Sister Michael always had an interest in providing foster care. So in March of 1999, after taking the required training, two little girls came to live with her and another foster mom. Sister Michael was 57 years old at the time. Twenty-two years and 94 children later, the 79-year-old sister is still going strong. When asked what she thinks is the biggest misperception people have about foster care, she says it’s the belief that children in the foster care system are someone else’s problem. “They don’t understand that children are in foster care through no fault of their own,” she states. “Whether it was abuse or neglect, something was done to those children, and as a society, we have the responsibility to care for and raise these kids.” According to the Colorado Department of Human Services, there were 8,500 children in out-of-home placements in 2020. There were foster homes available for only 2,500 of them.

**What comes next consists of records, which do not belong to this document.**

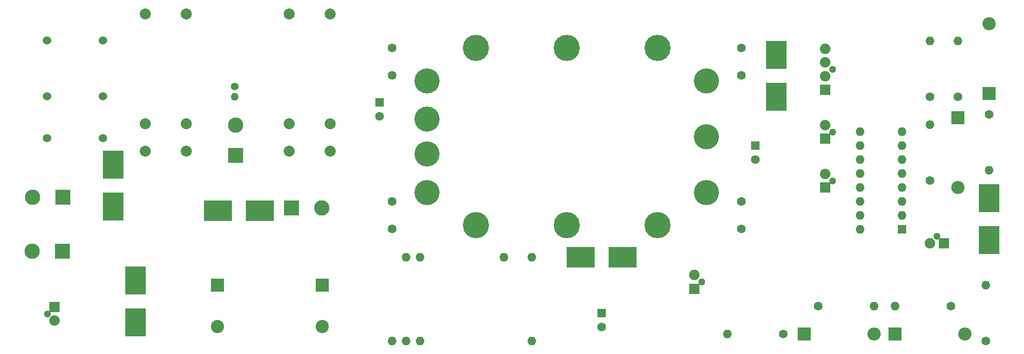
<source format=gbr>
G04 #@! TF.FileFunction,Soldermask,Top*
%FSLAX46Y46*%
G04 Gerber Fmt 4.6, Leading zero omitted, Abs format (unit mm)*
G04 Created by KiCad (PCBNEW 4.0.7) date 02/11/18 18:38:28*
%MOMM*%
%LPD*%
G01*
G04 APERTURE LIST*
%ADD10C,0.100000*%
%ADD11C,2.000000*%
%ADD12R,5.080000X3.810000*%
%ADD13R,1.600000X1.600000*%
%ADD14O,1.600000X1.600000*%
%ADD15C,1.524000*%
%ADD16C,4.572000*%
%ADD17C,4.762500*%
%ADD18C,1.600000*%
%ADD19R,2.800000X2.800000*%
%ADD20C,2.800000*%
%ADD21R,1.900000X1.900000*%
%ADD22C,1.900000*%
%ADD23C,1.300000*%
%ADD24R,3.810000X5.080000*%
%ADD25R,2.400000X2.400000*%
%ADD26O,2.400000X2.400000*%
%ADD27C,2.400000*%
%ADD28C,1.400000*%
%ADD29O,1.400000X1.400000*%
G04 APERTURE END LIST*
D10*
D11*
X71561000Y-61957000D03*
X79061000Y-61957000D03*
X71561000Y-56957000D03*
X79061000Y-56957000D03*
X71561000Y-36957000D03*
X79061000Y-36957000D03*
D12*
X58674000Y-72771000D03*
X66294000Y-72771000D03*
D11*
X45399000Y-61957000D03*
X52899000Y-61957000D03*
X45399000Y-56957000D03*
X52899000Y-56957000D03*
X45399000Y-36957000D03*
X52899000Y-36957000D03*
D13*
X183007000Y-76200000D03*
D14*
X175387000Y-58420000D03*
X183007000Y-73660000D03*
X175387000Y-60960000D03*
X183007000Y-71120000D03*
X175387000Y-63500000D03*
X183007000Y-68580000D03*
X175387000Y-66040000D03*
X183007000Y-66040000D03*
X175387000Y-68580000D03*
X183007000Y-63500000D03*
X175387000Y-71120000D03*
X183007000Y-60960000D03*
X175387000Y-73660000D03*
X183007000Y-58420000D03*
X175387000Y-76200000D03*
X90297000Y-96520000D03*
X92837000Y-96520000D03*
X95377000Y-96520000D03*
X115697000Y-96520000D03*
X115697000Y-81280000D03*
X110617000Y-81280000D03*
X95377000Y-81280000D03*
X92837000Y-81280000D03*
D15*
X27559000Y-41783000D03*
X27559000Y-51943000D03*
X27559000Y-59563000D03*
X37719000Y-41783000D03*
X37719000Y-51943000D03*
X37719000Y-59563000D03*
D16*
X96647000Y-69469000D03*
X96647000Y-62484000D03*
X96647000Y-56134000D03*
X96647000Y-49149000D03*
X147447000Y-69469000D03*
X147447000Y-59309000D03*
X147447000Y-49149000D03*
D17*
X105537000Y-43180000D03*
X122047000Y-75438000D03*
X105537000Y-75438000D03*
X138557000Y-75438000D03*
X122047000Y-43180000D03*
X138557000Y-43180000D03*
D18*
X198247000Y-96520000D03*
D14*
X198247000Y-86360000D03*
D18*
X167767000Y-90170000D03*
D14*
X177927000Y-90170000D03*
D18*
X161417000Y-95250000D03*
D14*
X151257000Y-95250000D03*
D18*
X191897000Y-90170000D03*
D14*
X181737000Y-90170000D03*
D18*
X188087000Y-67310000D03*
D14*
X188087000Y-57150000D03*
D18*
X188087000Y-52070000D03*
D14*
X188087000Y-41910000D03*
D18*
X198882000Y-55245000D03*
D14*
X198882000Y-65405000D03*
D18*
X193167000Y-52070000D03*
D14*
X193167000Y-41910000D03*
D19*
X72009000Y-72263000D03*
D20*
X77509000Y-72263000D03*
D21*
X169037000Y-68580000D03*
D22*
X169037000Y-66080000D03*
D23*
X170377000Y-67330000D03*
D21*
X169037000Y-59690000D03*
D22*
X169037000Y-57190000D03*
D23*
X170377000Y-58440000D03*
D21*
X145288000Y-86995000D03*
D22*
X145288000Y-84495000D03*
D23*
X146628000Y-85745000D03*
D21*
X28956000Y-90297000D03*
D22*
X28956000Y-92797000D03*
D23*
X27616000Y-91547000D03*
D19*
X30480000Y-70358000D03*
D20*
X24980000Y-70358000D03*
D21*
X169037000Y-50800000D03*
D22*
X169037000Y-48300000D03*
X169037000Y-45800000D03*
X169037000Y-43300000D03*
D23*
X170377000Y-47050000D03*
D19*
X30353000Y-80137000D03*
D20*
X24853000Y-80137000D03*
D24*
X39624000Y-64389000D03*
X39624000Y-72009000D03*
X198882000Y-78105000D03*
X198882000Y-70485000D03*
D12*
X124587000Y-81280000D03*
X132207000Y-81280000D03*
D24*
X43688000Y-85471000D03*
X43688000Y-93091000D03*
X160147000Y-44450000D03*
X160147000Y-52070000D03*
D25*
X181737000Y-95250000D03*
D26*
X194437000Y-95250000D03*
D25*
X165227000Y-95250000D03*
D26*
X177927000Y-95250000D03*
D25*
X193167000Y-55880000D03*
D26*
X193167000Y-68580000D03*
D25*
X198882000Y-51435000D03*
D26*
X198882000Y-38735000D03*
D13*
X128397000Y-91440000D03*
D18*
X128397000Y-93940000D03*
D25*
X77597000Y-86360000D03*
D27*
X77597000Y-93860000D03*
D25*
X58547000Y-86360000D03*
D27*
X58547000Y-93860000D03*
D13*
X156337000Y-60960000D03*
D18*
X156337000Y-63460000D03*
D13*
X88011000Y-53086000D03*
D18*
X88011000Y-55586000D03*
X90297000Y-43180000D03*
X90297000Y-48180000D03*
X153797000Y-43180000D03*
X153797000Y-48180000D03*
X90297000Y-71120000D03*
X90297000Y-76120000D03*
X153797000Y-71120000D03*
X153797000Y-76120000D03*
D21*
X190627000Y-78740000D03*
D22*
X188127000Y-78740000D03*
D23*
X189377000Y-77400000D03*
D19*
X61849000Y-62738000D03*
D20*
X61849000Y-57238000D03*
D28*
X61722000Y-50165000D03*
D29*
X61722000Y-52065000D03*
M02*

</source>
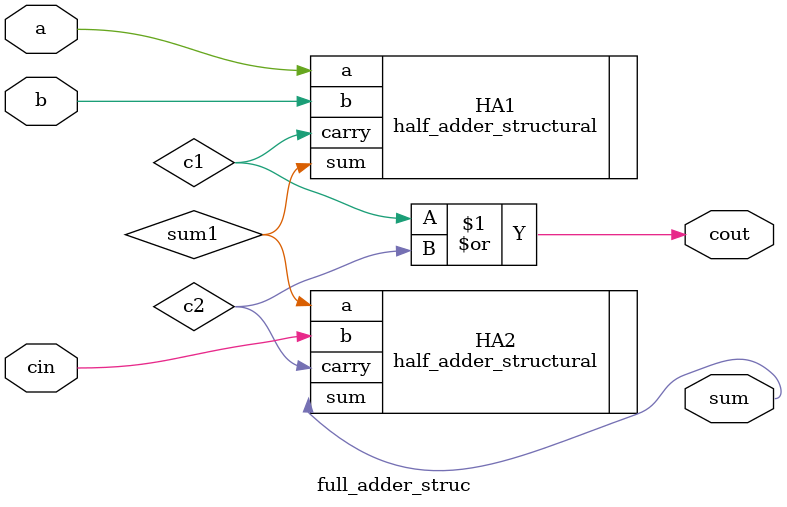
<source format=v>
module full_adder_struc(
	input a,
	input b,
	input cin,
	output cout,
	output sum
	);
	
	wire sum1;
	wire c2;
	wire c1;
	
	half_adder_structural HA1(
		.a(a),
		.b(b),
		.sum(sum1),
		.carry(c1)
		);
		
	half_adder_structural HA2(
		.a(sum1),
		.b(cin),
		.sum(sum),
		.carry(c2)
		);
		
	or (cout, c1, c2);

endmodule


</source>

Sister Michael believes that foster parenting is a calling, and although not everyone is able to be a foster parent, there are other ways to help. “Anyone can help support foster families in their community; there are many options that are easy to do,” she said. Ideas include donating diapers, baby formula or gift cards. “Just the other day, we had a three-year-old who arrived with the clothes on his back and shoes that were a size too small,” she said, “New children’s clothing is always needed.” Even small tasks like offering to make a meal or run an errand are greatly appreciated.

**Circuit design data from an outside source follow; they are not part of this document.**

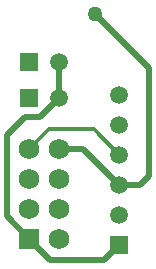
<source format=gbl>
G04*
G04 #@! TF.GenerationSoftware,Altium Limited,Altium Designer,18.0.12 (696)*
G04*
G04 Layer_Physical_Order=2*
G04 Layer_Color=16711680*
%FSAX24Y24*%
%MOIN*%
G70*
G01*
G75*
%ADD27C,0.0120*%
%ADD30C,0.0200*%
%ADD31R,0.0591X0.0591*%
%ADD32C,0.0591*%
%ADD33R,0.0591X0.0591*%
%ADD34C,0.0680*%
%ADD35R,0.0680X0.0680*%
%ADD36C,0.0500*%
D27*
X001650Y004650D02*
X003150Y004650D01*
X001000Y004000D02*
X001650Y004650D01*
X003150Y004650D02*
X004000Y003800D01*
D30*
X003200Y008500D02*
X005000Y006700D01*
X005000Y003100D02*
X005000Y006700D01*
X004700Y002800D02*
X005000Y003100D01*
X004000Y002800D02*
X004700Y002800D01*
X001350Y005050D02*
X002000Y005700D01*
X000850Y005050D02*
X001350Y005050D01*
X000250Y004450D02*
X000850Y005050D01*
X000250Y001750D02*
X000250Y004450D01*
X000250Y001750D02*
X001000Y001000D01*
X001700Y000300D01*
X003500Y000300D01*
X004000Y000800D01*
X002000Y005700D02*
X002000Y006900D01*
X002800Y004000D02*
X004000Y002800D01*
X002000Y004000D02*
X002800Y004000D01*
D31*
X001000Y006900D02*
D03*
X001000Y005700D02*
D03*
D32*
X002000Y006900D02*
D03*
X004000Y001800D02*
D03*
X004000Y002800D02*
D03*
X004000Y003800D02*
D03*
X004000Y004800D02*
D03*
X004000Y005800D02*
D03*
X002000Y005700D02*
D03*
D33*
X004000Y000800D02*
D03*
D34*
X002000Y003000D02*
D03*
X001000Y003000D02*
D03*
X002000Y002000D02*
D03*
X001000Y002000D02*
D03*
X002000Y001000D02*
D03*
X001000Y004000D02*
D03*
X002000Y004000D02*
D03*
D35*
X001000Y001000D02*
D03*
D36*
X003200Y008500D02*
D03*
M02*

</source>
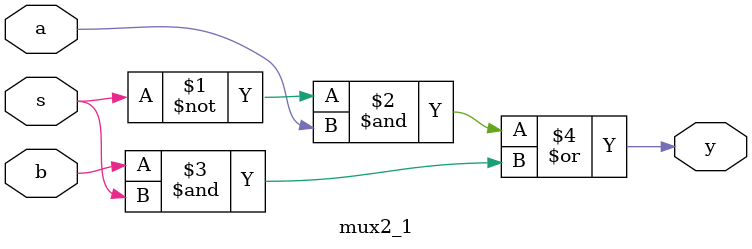
<source format=v>
`timescale 1ns / 1ps


module mux2_1(
    input a,b,s,
    output y
    );
    assign y = (~s & a) | (b&s);
    
endmodule

</source>
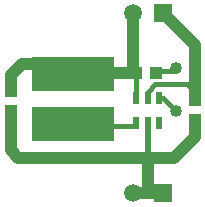
<source format=gbr>
G04 DipTrace 3.0.0.2*
G04 Top.gbr*
%MOIN*%
G04 #@! TF.FileFunction,Copper,L1,Top*
G04 #@! TF.Part,Single*
G04 #@! TA.AperFunction,Conductor*
%ADD13C,0.015748*%
%ADD14C,0.03937*%
%ADD15C,0.019685*%
%ADD16C,0.017717*%
%ADD19R,0.019685X0.03937*%
%ADD20R,0.275591X0.11811*%
G04 #@! TA.AperFunction,ComponentPad*
%ADD21R,0.059055X0.059055*%
%ADD22C,0.059055*%
%ADD23R,0.03937X0.043307*%
%ADD24R,0.043307X0.03937*%
G04 #@! TA.AperFunction,ViaPad*
%ADD25C,0.04*%
%FSLAX26Y26*%
G04*
G70*
G90*
G75*
G01*
G04 Top*
%LPD*%
X856940Y676934D2*
D13*
X848493Y668488D1*
X644367D1*
Y674738D1*
X438139Y718483D2*
D14*
Y587247D1*
X463136Y562249D1*
X894341D1*
X981832D1*
X1050575Y630992D1*
Y687236D1*
X894341Y562249D2*
D15*
Y676934D1*
X944341Y443630D2*
D14*
X894341D1*
Y562249D1*
X844341Y443630D2*
X944341D1*
X856940Y762564D2*
D13*
X856845Y843470D1*
D14*
X844341Y855974D1*
Y1043630D1*
X856845Y843470D2*
X644367Y840092D1*
X678992Y874717D1*
X475635D1*
X438139Y837220D1*
Y785412D1*
X894341Y762564D2*
D13*
Y780976D1*
X919339Y805974D1*
X1025577D1*
X1050575Y780976D1*
Y754165D1*
D14*
Y937396D1*
X944341Y1043630D1*
X923774Y843470D2*
D16*
Y849719D1*
X988081D1*
Y862218D1*
Y718483D2*
X944000Y762564D1*
X931743D1*
D25*
X988081Y862218D3*
Y718483D3*
D19*
X856940Y676934D3*
X894341D3*
X931743D3*
X894341Y762564D3*
X931743D3*
X856940D3*
D20*
X644367Y674738D3*
Y840092D3*
D21*
X944341Y443630D3*
D22*
X844341D3*
D23*
X438139Y718483D3*
Y785412D3*
X1050575Y687236D3*
Y754165D3*
D24*
X856845Y843470D3*
X923774D3*
D21*
X944341Y1043630D3*
D22*
X844341D3*
M02*

</source>
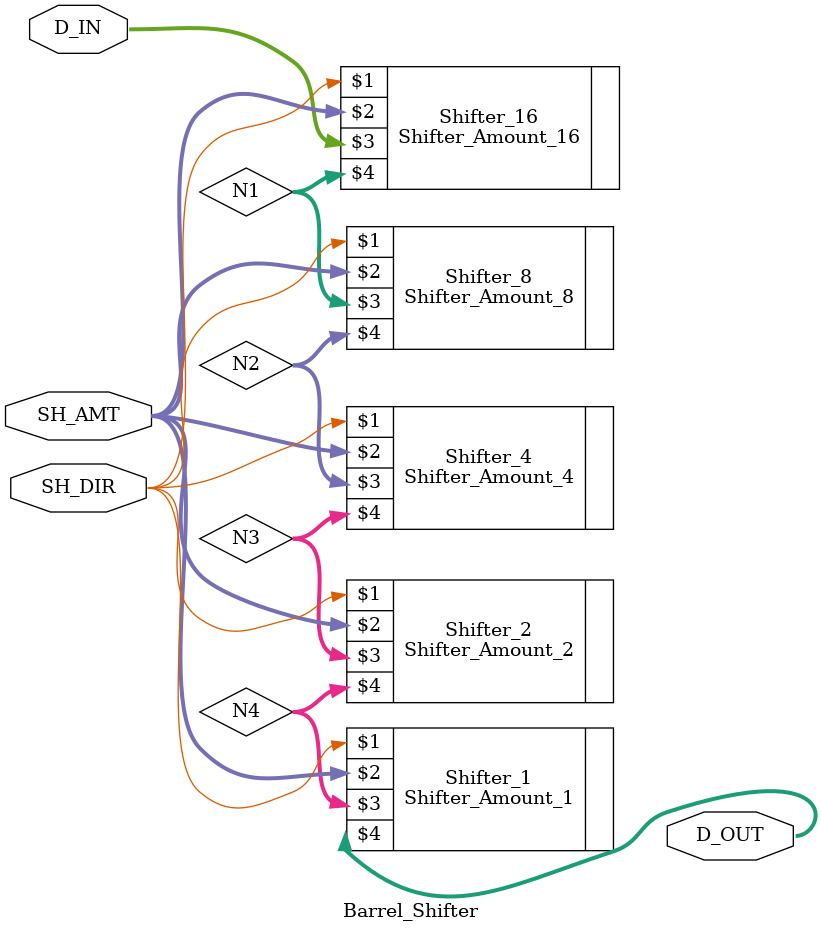
<source format=v>

module Barrel_Shifter(SH_DIR,SH_AMT,D_IN,D_OUT);
    input SH_DIR;
    input [4:0]SH_AMT;
    input [31:0]D_IN;
    output [31:0]D_OUT;

    wire [31:0]N1,N2,N3,N4;

    Shifter_Amount_16 Shifter_16(SH_DIR,SH_AMT,D_IN,N1);
    Shifter_Amount_8 Shifter_8(SH_DIR,SH_AMT,N1,N2);
    Shifter_Amount_4 Shifter_4(SH_DIR,SH_AMT,N2,N3);
    Shifter_Amount_2 Shifter_2(SH_DIR,SH_AMT,N3,N4);
    Shifter_Amount_1 Shifter_1(SH_DIR,SH_AMT,N4,D_OUT);

endmodule
</source>
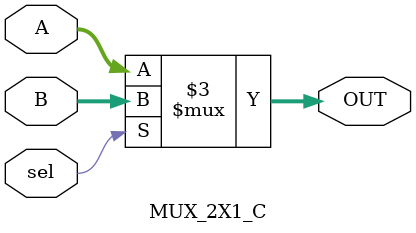
<source format=v>
module MUX_2X1_C #(parameter N = 8)(
input       wire       [N-1:0]       A,
input       wire       [N-1:0]       B,
input       wire                     sel,
output      reg        [N-1:0]       OUT
);



always@(*)
begin
	if(sel)
		begin
			OUT = B;
		end
	else
		begin
			OUT = A;
		end
end







endmodule
</source>
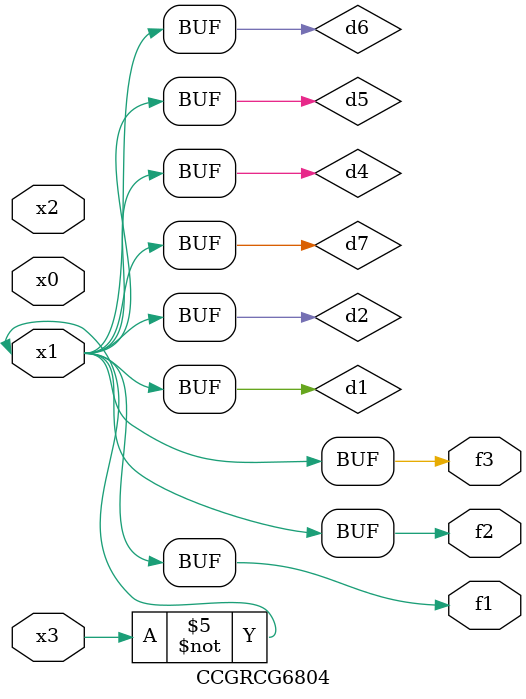
<source format=v>
module CCGRCG6804(
	input x0, x1, x2, x3,
	output f1, f2, f3
);

	wire d1, d2, d3, d4, d5, d6, d7;

	not (d1, x3);
	buf (d2, x1);
	xnor (d3, d1, d2);
	nor (d4, d1);
	buf (d5, d1, d2);
	buf (d6, d4, d5);
	nand (d7, d4);
	assign f1 = d6;
	assign f2 = d7;
	assign f3 = d6;
endmodule

</source>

The best predictor of foster parenting success is a family’s capacity to love and care for a child. To illustrate, Sister Michael recounted a situation that took place years ago. Just after Thanksgiving of that year, a foster family was involved in a terrible car accident; the mother suffered fatal injuries and the father was paralyzed. Sister Michael knew she couldn’t let a frightened five-year-old spend Christmas in a crisis center. So she sat her four foster children down and ran through the logistics — there was one more seat in the van, there was enough room in one of the bedrooms for another bed, and there was enough space at the dining room table. Then Sister Michael’s four-year-old foster son piped up, “And we have enough love!” Sister Michael smiled. Because she knew that in the end, that’s really what it’s all about.